Julie ne répondit rien et toucha mon visage, l’orientant de manière à le voir en pleine lumière. Elle le scruta comme si elle examinait un objet décoratif dans mon appartement. Je pensai à la petite Emily faisant courir son doigt le long de ma balafre. Son inspection terminée, Julie me regarda avec un sourire affectueux.
« C’est quelque chose qui raconte une histoire, dit-elle.
— La seule histoire que raconte cette cicatrice, c’est que l’agresseur n’a eu que quelques secondes. »
Julie tressaillit, et je m’excusai. Nous commandâmes deux autres verres et je dirigeai la conversation sur elle et ses intérêts du moment. Elle me parla d’hommes épouvantables, de deux ou trois hommes sympathiques, de ses projets, et me demanda tout à trac si je ne voulais pas l’accompagner dans ses pérégrinations. Je me fis une peur bleue en me surprenant à penser : pourquoi pas ? Pourquoi ne pas tout plaquer et partir à l’aventure ? Vers la fin de mon second cocktail, j’en étais à me demander : pourquoi ne pas tout plaquer et partir ce soir même ?
Nous trouvâmes une table libre et commandâmes deux salades et une bouteille de rioja blanc, mais tout à coup cela ne me sembla pas suffisant. J’étais prise d’une terrible envie de viande rouge. Je crois que même la très expérimentée Julie blêmit un peu quand le serveur posa mon assiette devant moi : de très minces tranches de bœuf cru parsemées de lamelles de parmesan, marinées dans l’huile d’olive et le jus de citron.
« Je sais bien que je suis une carnivore, dit-elle.
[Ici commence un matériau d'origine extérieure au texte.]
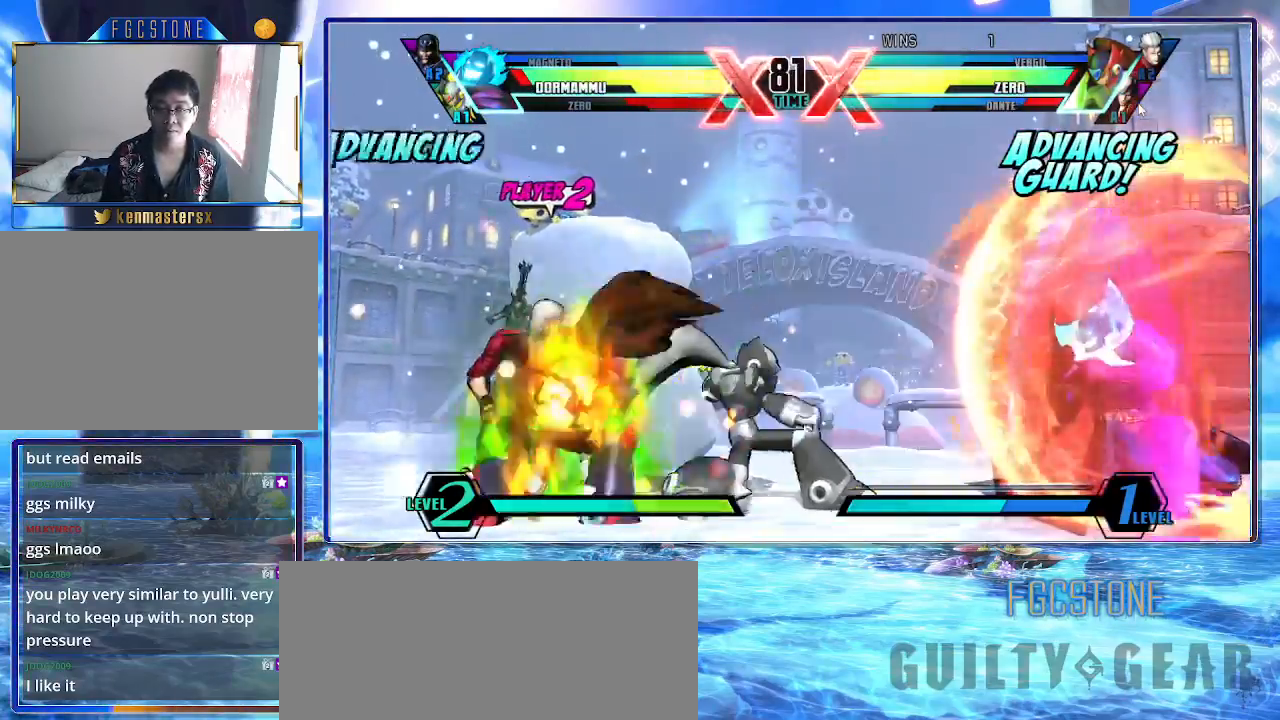
{"buttons": [], "left_stick": "up-left", "events": [[17, "K", "up"], [17, "S", "up"], [33, "HS", "up"], [183, "left_stick", "center"], [267, "left_stick", "down"], [333, "left_stick", "up-left"]]}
Mais tout de même, je préfère la viande quand elle est un peu brunie autour. »
Je m’efforçai de concentrer notre conversation sur Julie, sa vie, son œuvre, mais ce fut en vain. J’étais comme un volcan fumant et tout prêt à l’éruption, et tandis que nous grignotions nos feuilles de laitue et nos cœurs d’artichaut, l’éruption se produisit et le cratère déborda d’un récit surchauffé des deux derniers jours.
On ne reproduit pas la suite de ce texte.